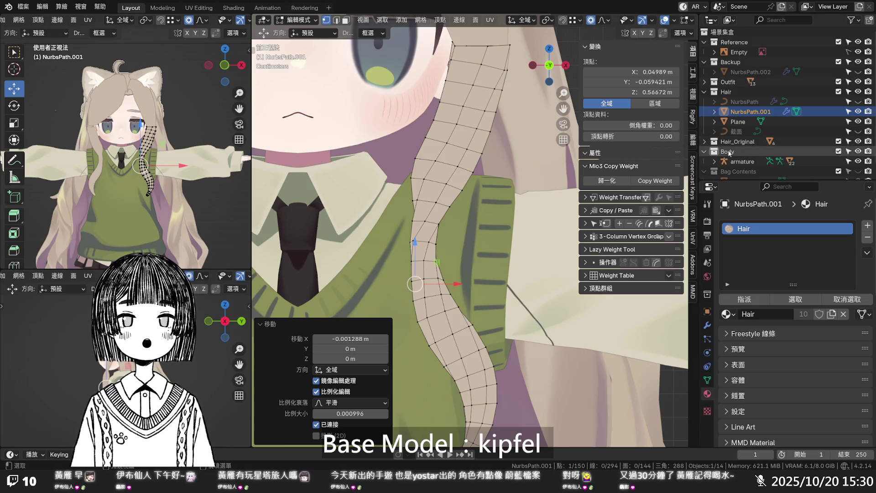
{"action": "left_click", "coordinate": [857, 152]}
{"action": "left_click", "coordinate": [858, 152]}
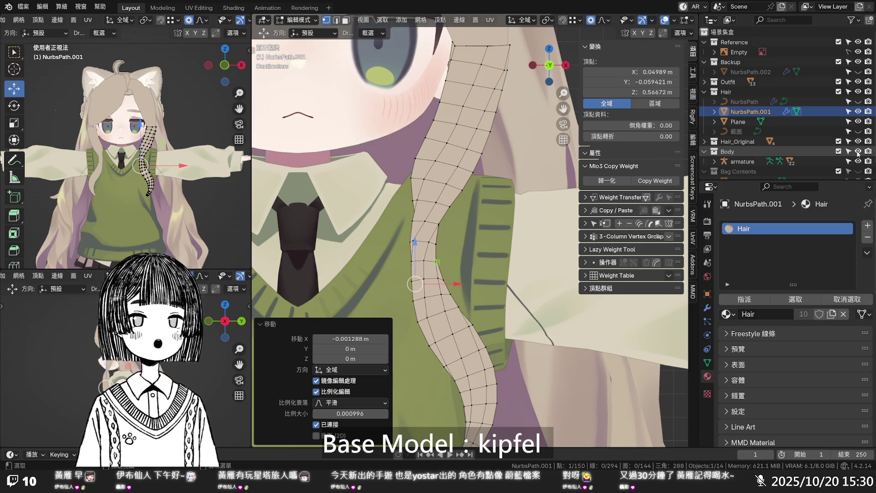
{"action": "left_click", "coordinate": [705, 152]}
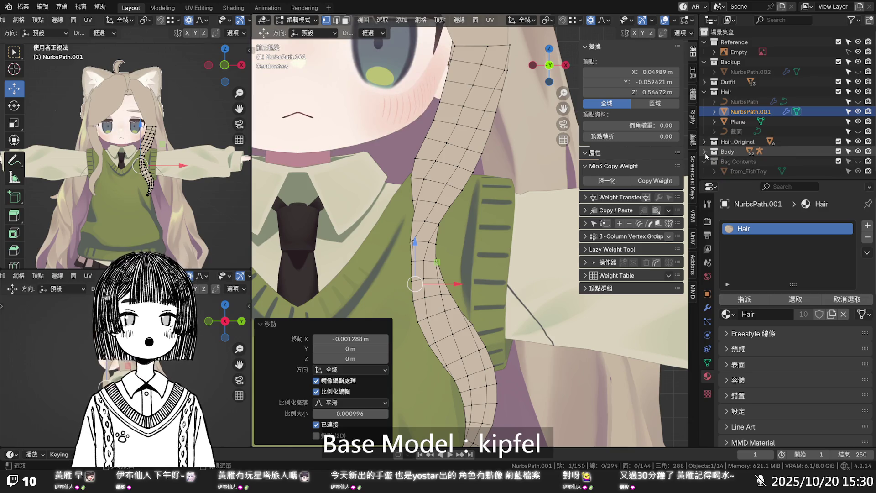
{"action": "left_click", "coordinate": [704, 162]}
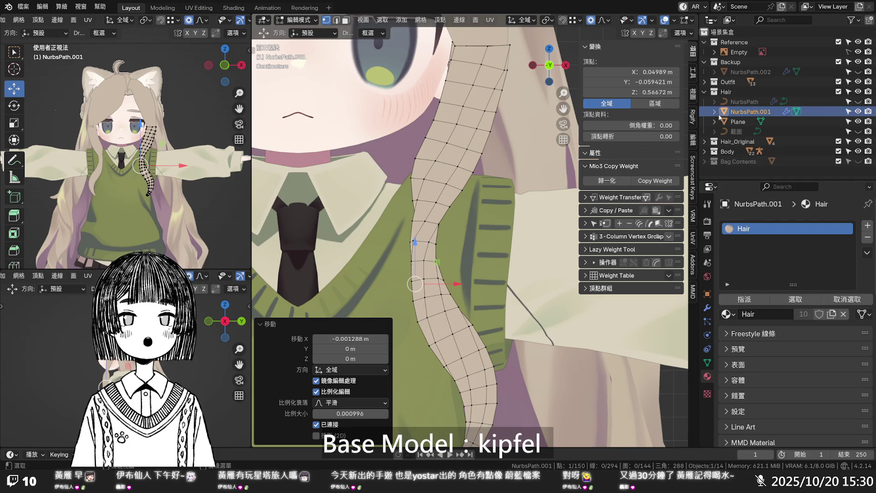
{"action": "left_click", "coordinate": [704, 62]}
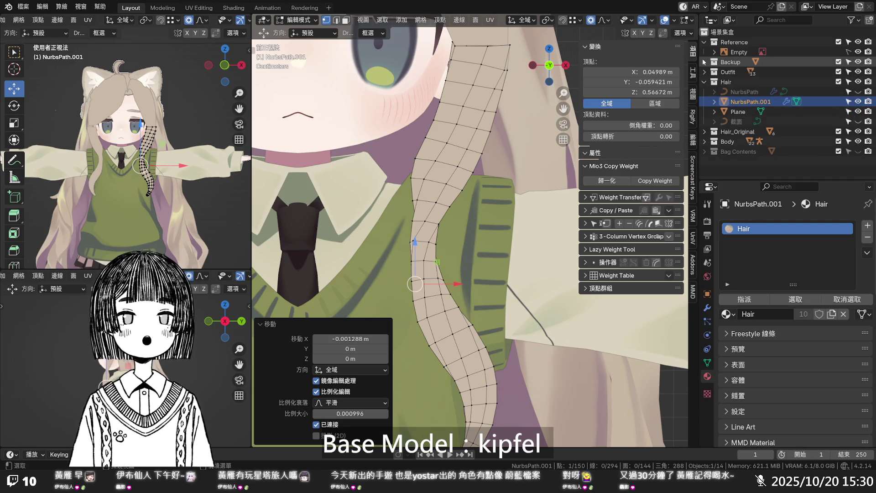
{"action": "left_click", "coordinate": [704, 62]}
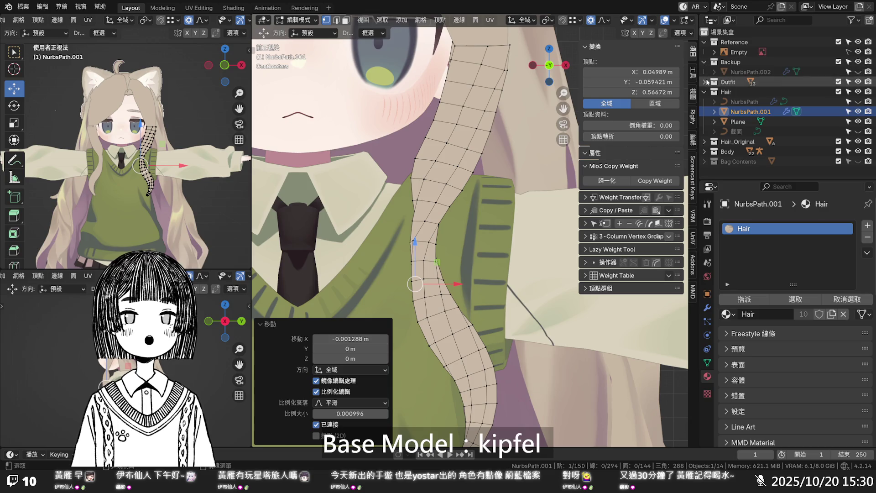
{"action": "left_click", "coordinate": [858, 81]}
{"action": "left_click", "coordinate": [858, 81]}
{"action": "left_click", "coordinate": [858, 81]}
{"action": "left_click", "coordinate": [857, 81]}
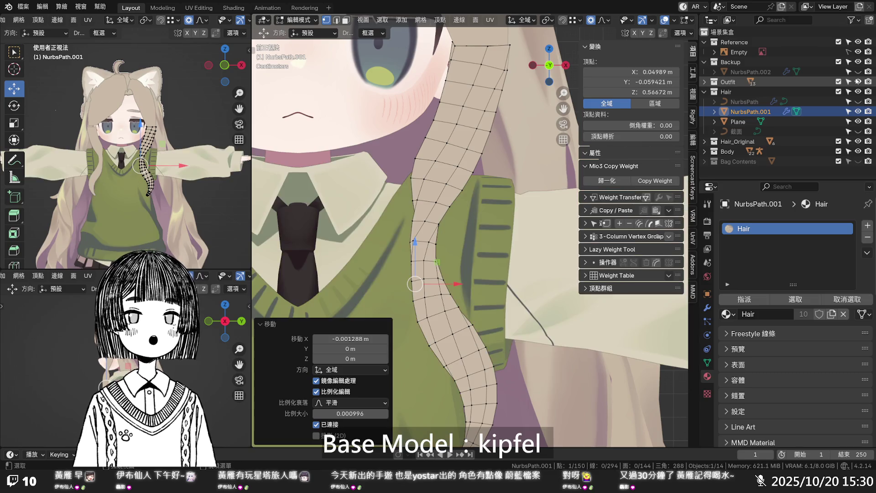
- Hide Hair_Back under Hair_Original and turn on X-ray
{"action": "left_click", "coordinate": [705, 142]}
{"action": "left_click", "coordinate": [859, 151]}
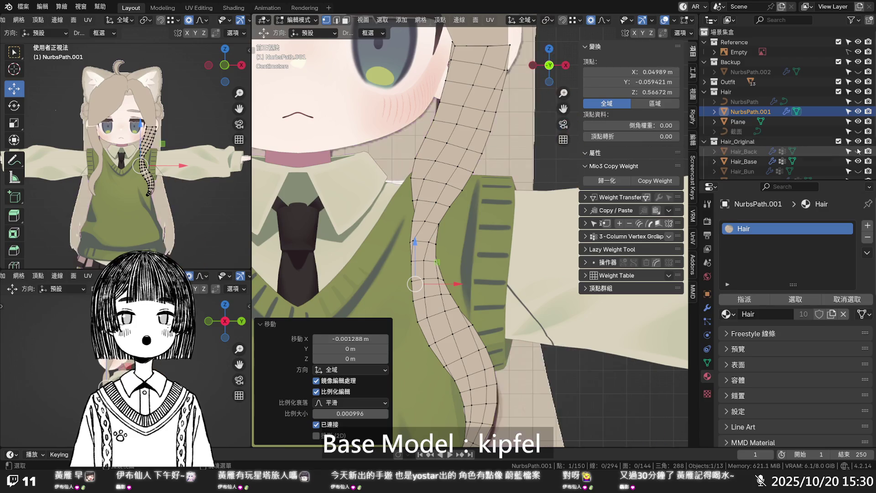
{"action": "key", "text": "alt+z"}
{"action": "scroll", "coordinate": [460, 223], "scroll_direction": "down", "scroll_amount": 3}
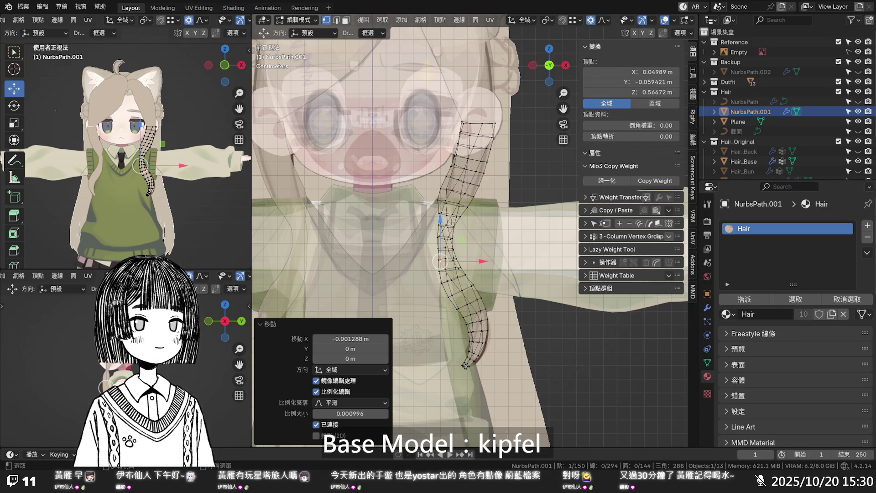
- Leave X-ray, orbit around the avatar, then zoom in on the strand over the vest in front view
{"action": "scroll", "coordinate": [451, 221], "scroll_direction": "up", "scroll_amount": 2}
{"action": "key", "text": "alt+z"}
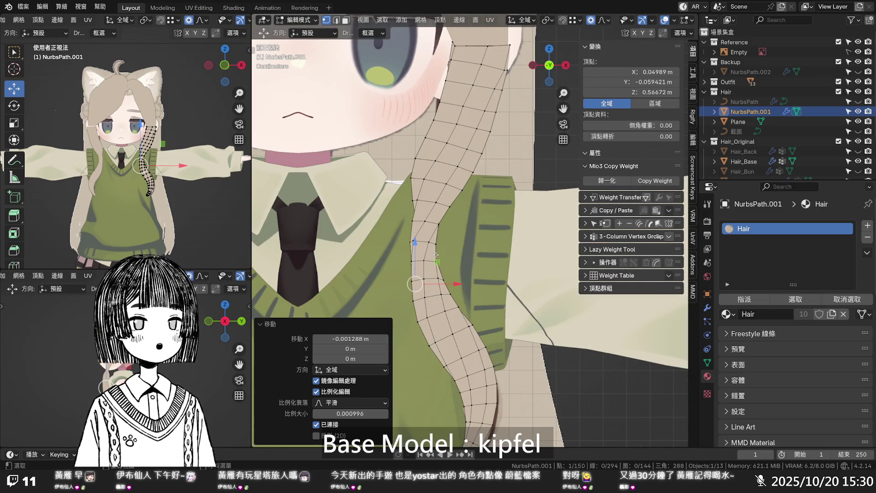
{"action": "mouse_move", "coordinate": [436, 254]}
{"action": "middle_mouse_down"}
{"action": "mouse_move", "coordinate": [357, 225]}
{"action": "mouse_move", "coordinate": [548, 231]}
{"action": "mouse_move", "coordinate": [395, 240]}
{"action": "mouse_move", "coordinate": [430, 232]}
{"action": "mouse_move", "coordinate": [339, 221]}
{"action": "mouse_move", "coordinate": [420, 221]}
{"action": "middle_mouse_up"}
{"action": "scroll", "coordinate": [488, 232], "scroll_direction": "down", "scroll_amount": 5}
{"action": "scroll", "coordinate": [548, 231], "scroll_direction": "up", "scroll_amount": 5}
════════════════════
### The problem
Give the entries again without a single change, but with no pictures.

### Worked solution
{"action": "left_click", "coordinate": [857, 152]}
{"action": "left_click", "coordinate": [858, 152]}
{"action": "left_click", "coordinate": [705, 152]}
{"action": "left_click", "coordinate": [704, 162]}
{"action": "left_click", "coordinate": [704, 62]}
{"action": "left_click", "coordinate": [704, 62]}
{"action": "left_click", "coordinate": [858, 81]}
{"action": "left_click", "coordinate": [858, 81]}
{"action": "left_click", "coordinate": [858, 81]}
{"action": "left_click", "coordinate": [857, 81]}
- Hide Hair_Back under Hair_Original and turn on X-ray
{"action": "left_click", "coordinate": [705, 142]}
{"action": "left_click", "coordinate": [859, 151]}
{"action": "key", "text": "alt+z"}
{"action": "scroll", "coordinate": [460, 223], "scroll_direction": "down", "scroll_amount": 3}
- Leave X-ray, orbit around the avatar, then zoom in on the strand over the vest in front view
{"action": "scroll", "coordinate": [451, 221], "scroll_direction": "up", "scroll_amount": 2}
{"action": "key", "text": "alt+z"}
{"action": "mouse_move", "coordinate": [436, 254]}
{"action": "middle_mouse_down"}
{"action": "mouse_move", "coordinate": [357, 225]}
{"action": "mouse_move", "coordinate": [548, 231]}
{"action": "mouse_move", "coordinate": [395, 240]}
{"action": "mouse_move", "coordinate": [430, 232]}
{"action": "mouse_move", "coordinate": [339, 221]}
{"action": "mouse_move", "coordinate": [420, 221]}
{"action": "middle_mouse_up"}
{"action": "scroll", "coordinate": [488, 232], "scroll_direction": "down", "scroll_amount": 5}
{"action": "scroll", "coordinate": [548, 231], "scroll_direction": "up", "scroll_amount": 5}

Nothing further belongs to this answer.